▸ **Instruções das tarefas**:
1. Responda às perguntas a seguir com base no texto sobre a alergia de Felipe, com uma resposta por linha, marcada com a mesma letra da pergunta.
(a) Com que idade de Felipe Melissa pretende começar a introduzir pouco a pouco o leite comum?
(b) Quantos membros tem a campanha “Põe no Rótulo”, e em quantos estados?
(c) Qual é a profissão de Melissa?
2. Dê continuidade ao texto sobre a alergia de Felipe e a campanha “Põe no Rótulo”, começando logo após a última frase apresentada.

▸ **Texto para leitura**:

►

Da mesma maneira pela qual havia se tornado rotina as inalações, uso de bombinhas de asma e horários de medicamentos para o menino, se tornou rotina para mãe fazer suas merendas escolares e até mesmo a confecção de guloseimas como brigadeiros e beijinho com leite condensado de soja para levar em aniversários de outras crianças.
Agora, com a alergia descoberta, Melissa ainda confia que a partir dos dois anos Felipe possa voltar a se alimentar como uma criança normal. “Essa alergia dele não é considerada severa, que tem reação imediata. Quando ele completar dois anos nós começaremos a introduzir pouco a pouco o leite comum e ver como ele reage. A maioria das crianças com essa alergia volta a se alimentar normal quando o intestino já não é mais tão imaturo”, disse ela, que mesmo assim continuará encampando a “Põe no Rótulo”.
Um dos desafios diários na rotina de Melissa e Felipe é na hora de comprar aos alimentos, já que atenção deve ser redobrada. “Tem muitas coisas que crianças gostam e que ele vê e pede e que não posso comprar, mas aos poucos vamos descobrindo os alimentos que imitam os tradicionais sem a caseína. Hoje em dia conheço uma única marca de bolacha que só vende em um supermercado da cidade, um shampoo que só vende em outro, hidratantes, sabonetes e até lenços umedecidos que também contém proteína do leite”, explicou a dentista que passou a conhecer vários produtos apropriados para alérgicos por meio do site do movimento “Põe no Rótulo”.
A CAMPANHA
A campanha “Põe no Rótulo” tem 600 membros em 16 estados, inclusive no Paraná. Cerca de 40 famosos, de atores a jogadores de futebol, já posaram com a logomarca da iniciativa, que tem cerca de 27 mil seguidores no Facebook. Eles embasam a reivindicação no Código de Defesa do Consumidor, destacando o direito do cliente de saber tudo sobre o que compra.

◄

▸ **Dados fornecidos**:

►

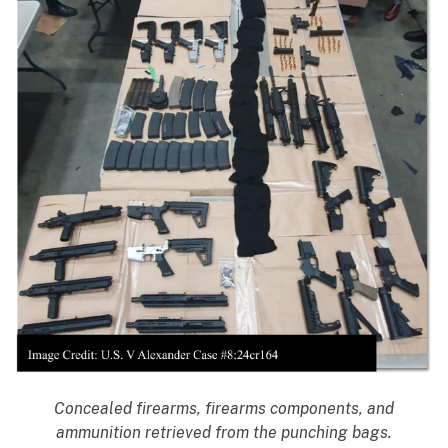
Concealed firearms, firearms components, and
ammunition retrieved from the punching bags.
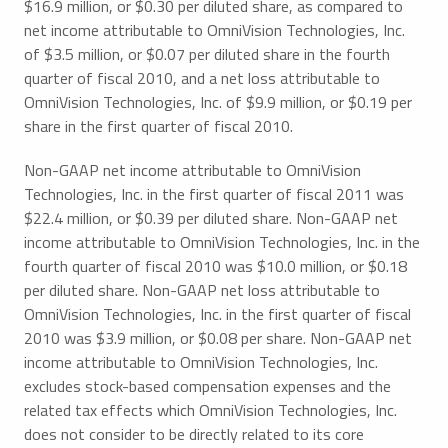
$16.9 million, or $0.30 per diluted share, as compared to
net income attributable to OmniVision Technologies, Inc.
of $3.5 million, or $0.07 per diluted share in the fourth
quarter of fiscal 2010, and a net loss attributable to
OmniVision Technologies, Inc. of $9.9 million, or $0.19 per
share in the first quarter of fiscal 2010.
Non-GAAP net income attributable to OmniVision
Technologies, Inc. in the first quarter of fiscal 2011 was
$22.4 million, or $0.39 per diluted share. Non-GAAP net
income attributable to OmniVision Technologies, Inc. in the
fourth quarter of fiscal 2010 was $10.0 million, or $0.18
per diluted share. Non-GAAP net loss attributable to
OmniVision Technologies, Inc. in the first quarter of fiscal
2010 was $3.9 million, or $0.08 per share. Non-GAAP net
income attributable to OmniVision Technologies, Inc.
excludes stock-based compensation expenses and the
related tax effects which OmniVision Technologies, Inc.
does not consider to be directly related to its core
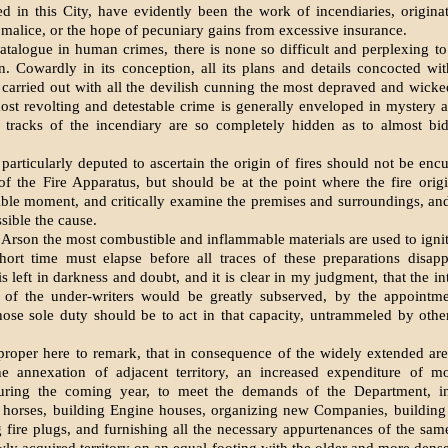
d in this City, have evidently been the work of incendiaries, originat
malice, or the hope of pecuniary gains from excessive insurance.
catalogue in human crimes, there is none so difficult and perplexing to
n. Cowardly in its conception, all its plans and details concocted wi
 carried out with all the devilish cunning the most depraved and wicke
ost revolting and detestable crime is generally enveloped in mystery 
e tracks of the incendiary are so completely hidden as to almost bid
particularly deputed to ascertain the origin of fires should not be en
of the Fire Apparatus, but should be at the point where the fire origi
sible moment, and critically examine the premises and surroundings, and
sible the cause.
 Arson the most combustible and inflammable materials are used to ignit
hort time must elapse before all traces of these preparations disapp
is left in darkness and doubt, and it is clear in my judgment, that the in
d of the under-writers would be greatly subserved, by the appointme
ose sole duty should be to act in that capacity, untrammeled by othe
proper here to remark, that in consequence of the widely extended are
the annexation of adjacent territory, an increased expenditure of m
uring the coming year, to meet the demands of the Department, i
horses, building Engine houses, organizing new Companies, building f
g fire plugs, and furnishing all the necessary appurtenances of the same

◄

▸ **Respostas esperadas**:
1.
(a) Quando ele completar dois anos.
(b) 600 membros, em 16 estados.
(c) Ela é dentista.

2.
Um comitê brasileiro discute há três anos com a indústria e governos do Mercosul a padronização de informações nas embalagens. Dentro da proposta está um ponto capaz de mudar a rotina de pessoas alérgicas: a exigência de informar sobre a presença de ingredientes perigosos para quem é sensível a eles – assim como ocorre com o glúten. Entre os produtos mais arriscados estão amendoim, leite, castanha e frutos do mar.
No relatório parcial do acordo estudado no Mercossul, há obrigações que forçam o mercado a informar sobre o risco de produtos conterem traços de alergênicos, mesmo que não façam parte da receita principal. Isso ocorre porque a indústria trabalha com cronogramas e linhas de produção, com frequência reutilizando maquinário. Parece complexo mapear isso, mas países da América do Sul alertam sobre contaminação cruzada. Embalagens assim circulam no Brasil – porque a fabricante exporta ou é multinacional e precisa atender a regras da matriz.
Unidas pelo Facebook, onde já existem 27 mil seguidores, as mães fundaram a campanha “Põe no Rótulo”, que está mobilizando a imprensa e fazendo que pais de crianças e celebridades postem fotos com a hashtag poenorotulo no Facebook e o Instagram.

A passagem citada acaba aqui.